### Exercise goal
Write out the listing, please, but only from its first line through the line containing "-39,7 +39,7 @@", exactly as given and without pictures.

### Task data
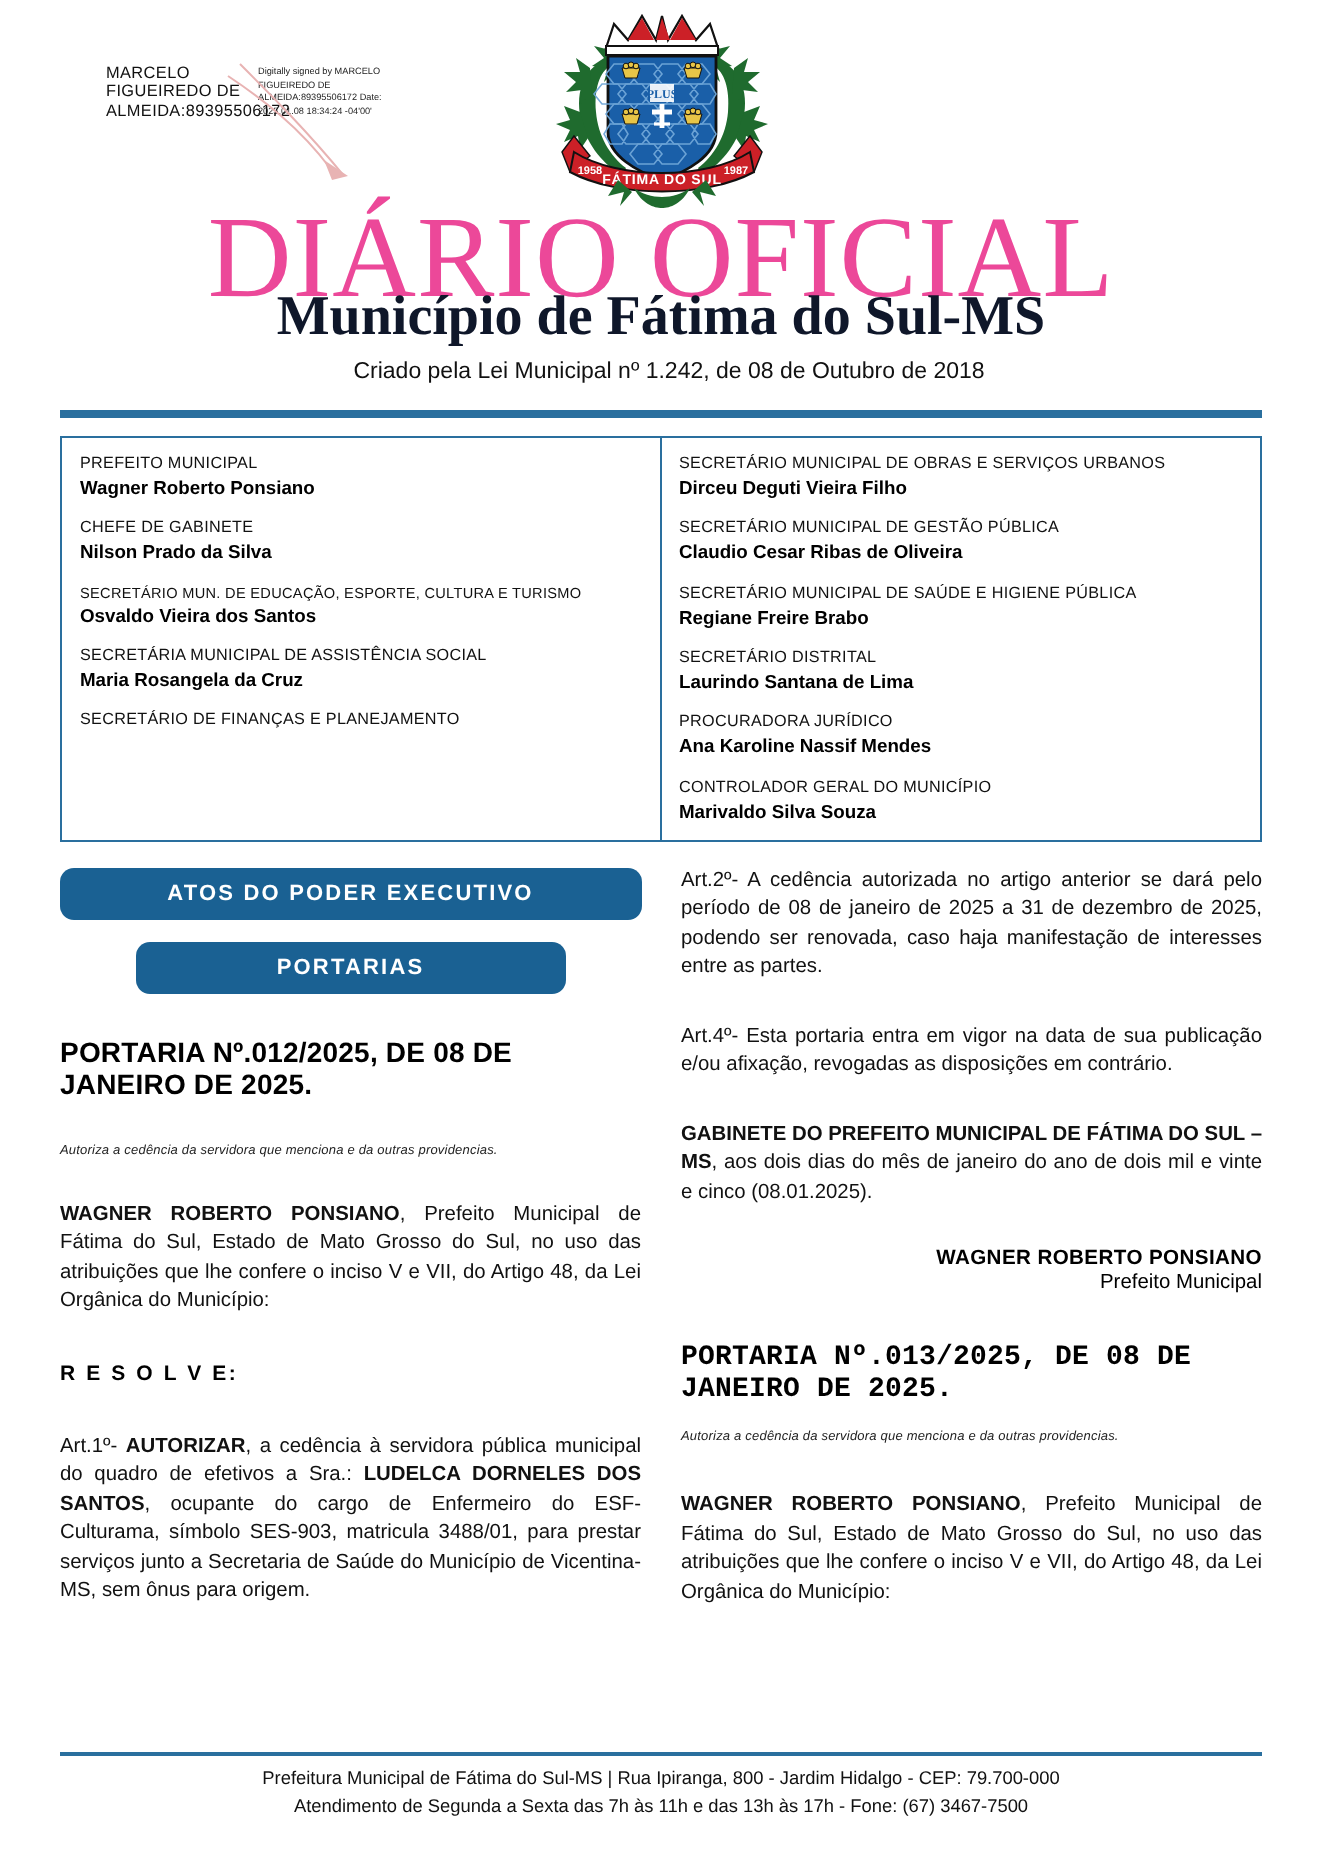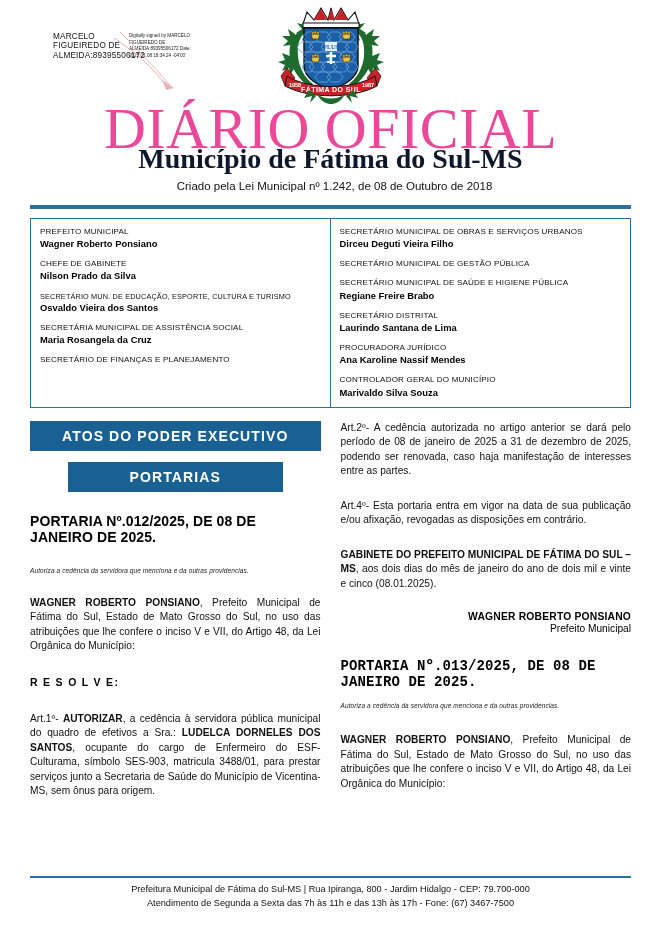--- a/index.html
+++ b/index.html
@@ -377,6 +377,7 @@
       </div>
       <div class="official">
         <div class="official-role">SECRETÁRIO MUNICIPAL DE GESTÃO PÚBLICA</div>
+        <div class="official-name">Claudio Cesar Ribas de Oliveira</div>
       </div>
       <div class="official">
         <div class="official-role">SECRETÁRIO MUNICIPAL DE SAÚDE E HIGIENE PÚBLICA</div>

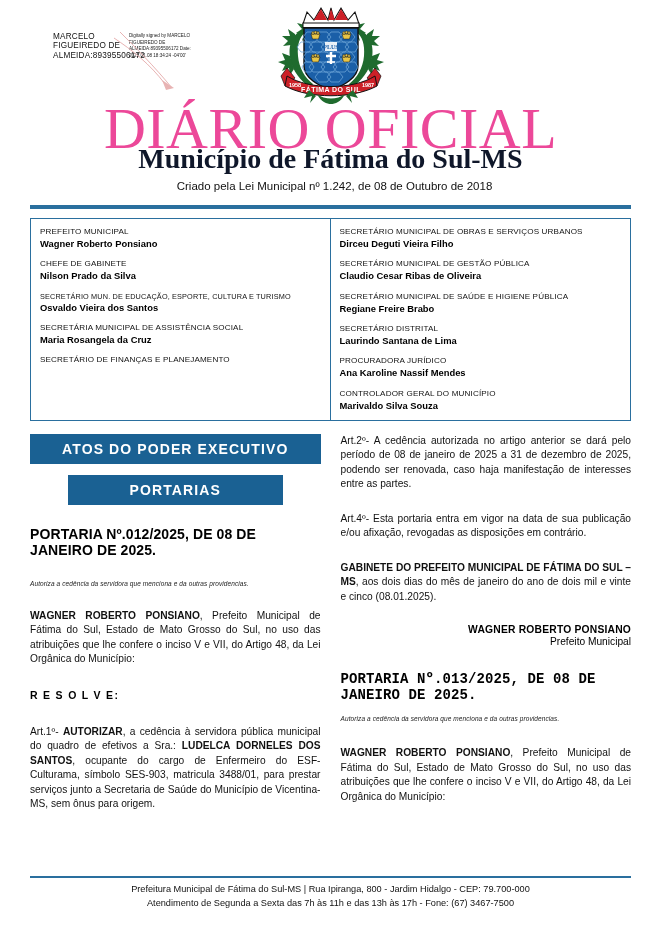--- a/index.html
+++ b/index.html
@@ -175,12 +175,13 @@
   .banner {
     background: #1a6193;
     color: #ffffff;
-    font-size: 14px;
+    font-size: 11px;
     font-weight: bold;
     letter-spacing: 1.1px;
     text-align: center;
     padding: 7px 0 7px 0;
     box-sizing: border-box;
+    border-radius: 7px;
   }
   .banner.wide { width: 100%; margin-bottom: 11px; }
   .banner.narrow { width: 74%; margin: 0 auto 21px auto; }

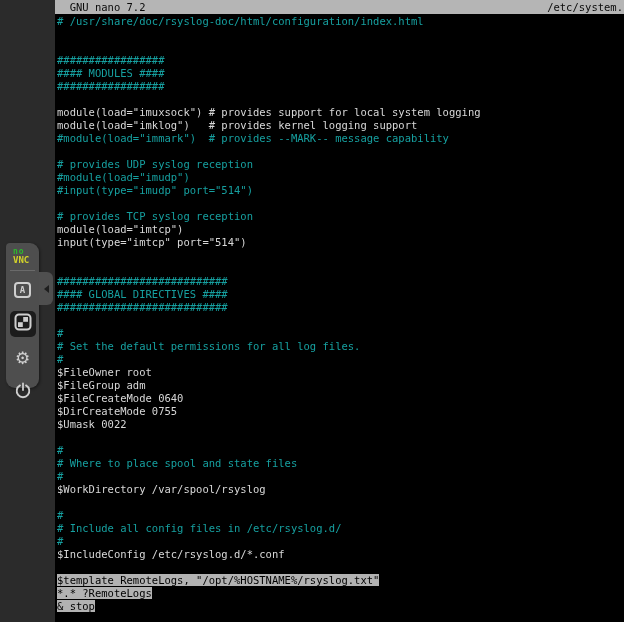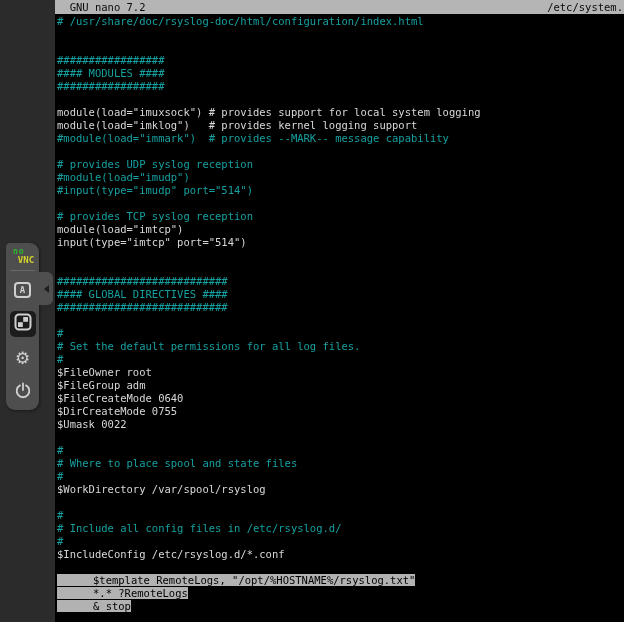--- a/index.html
+++ b/index.html
@@ -39,7 +39,7 @@
 
   
   .vnc-strip{position:absolute;left:0;top:0;width:55px;height:622px;background:var(--bg-outer);}
-  .vnc-panel{position:absolute;left:6px;top:243px;width:33px;height:167px;
+  .vnc-panel{position:absolute;left:6px;top:243px;width:33px;height:145px;
              background:var(--panel-bg);border-radius:4px 9px 9px 9px;
              box-shadow:1px 1px 3px rgba(0,0,0,.45);}
   .vnc-logo{padding:4px 0 2px 7px;line-height:9px;font-weight:bold;}

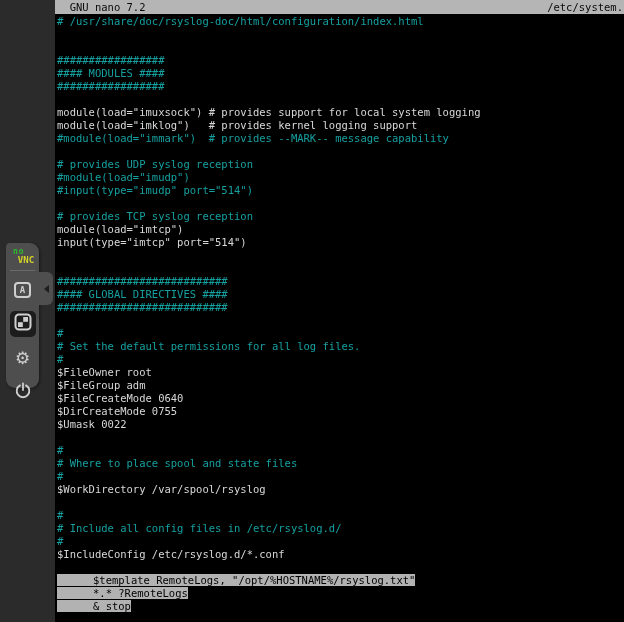--- a/index.html
+++ b/index.html
@@ -44,7 +44,7 @@
              box-shadow:1px 1px 3px rgba(0,0,0,.45);}
   .vnc-logo{padding:4px 0 2px 7px;line-height:9px;font-weight:bold;}
   .vnc-logo .lg-top{display:block;font-size:8px;color:var(--logo-green);letter-spacing:1px;}
-  .vnc-logo .lg-bot{display:block;font-size:9px;color:var(--logo-yellow);letter-spacing:0;text-align:center;}
+  .vnc-logo .lg-bot{display:block;font-size:9px;color:var(--logo-yellow);letter-spacing:0;}
   .vnc-sep{border-top:1px solid #6a6a6a;margin:3px 4px 0 4px;}
   .vnc-buttons{display:flex;flex-direction:column;align-items:center;gap:8px;margin-top:6px;}
   .vnc-btn{width:26px;height:26px;display:flex;align-items:center;justify-content:center;

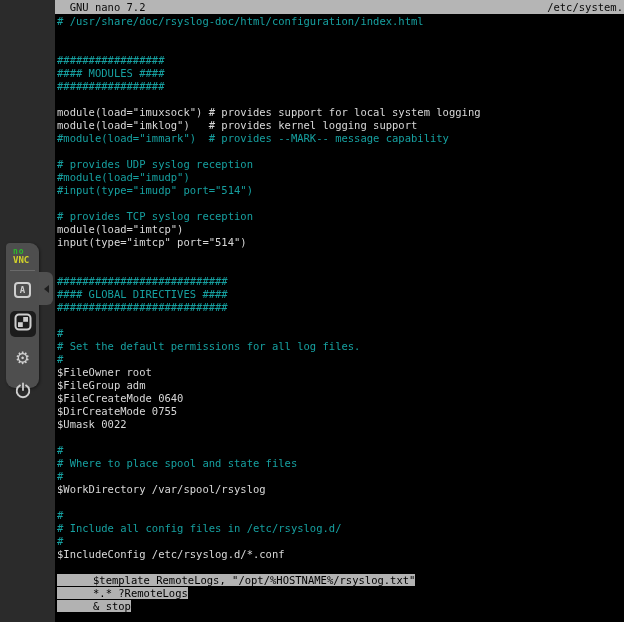--- a/index.html
+++ b/index.html
@@ -35,7 +35,7 @@
   .line{height:13px;color:var(--code);}
   .line.comment{color:var(--comment);}
   .line.code{color:var(--code);}
-  .line.selected .hl{background:var(--sel-bg);color:var(--sel-fg);padding-left:36px;}
+  .line.selected .hl{background:var(--sel-bg);color:var(--sel-fg);}
 
   
   .vnc-strip{position:absolute;left:0;top:0;width:55px;height:622px;background:var(--bg-outer);}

### Expected answer
--- a/index.html
+++ b/index.html
@@ -377,6 +377,7 @@
       </div>
       <div class="official">
         <div class="official-role">SECRETÁRIO MUNICIPAL DE GESTÃO PÚBLICA</div>
+        <div class="official-name">Claudio Cesar Ribas de Oliveira</div>
       </div>
       <div class="official">
         <div class="official-role">SECRETÁRIO MUNICIPAL DE SAÚDE E HIGIENE PÚBLICA</div>

--- a/index.html
+++ b/index.html
@@ -175,12 +175,13 @@
   .banner {
     background: #1a6193;
     color: #ffffff;
-    font-size: 14px;
+    font-size: 11px;
     font-weight: bold;
     letter-spacing: 1.1px;
     text-align: center;
     padding: 7px 0 7px 0;
     box-sizing: border-box;
+    border-radius: 7px;
   }
   .banner.wide { width: 100%; margin-bottom: 11px; }
   .banner.narrow { width: 74%; margin: 0 auto 21px auto; }

--- a/index.html
+++ b/index.html
@@ -39,7 +39,7 @@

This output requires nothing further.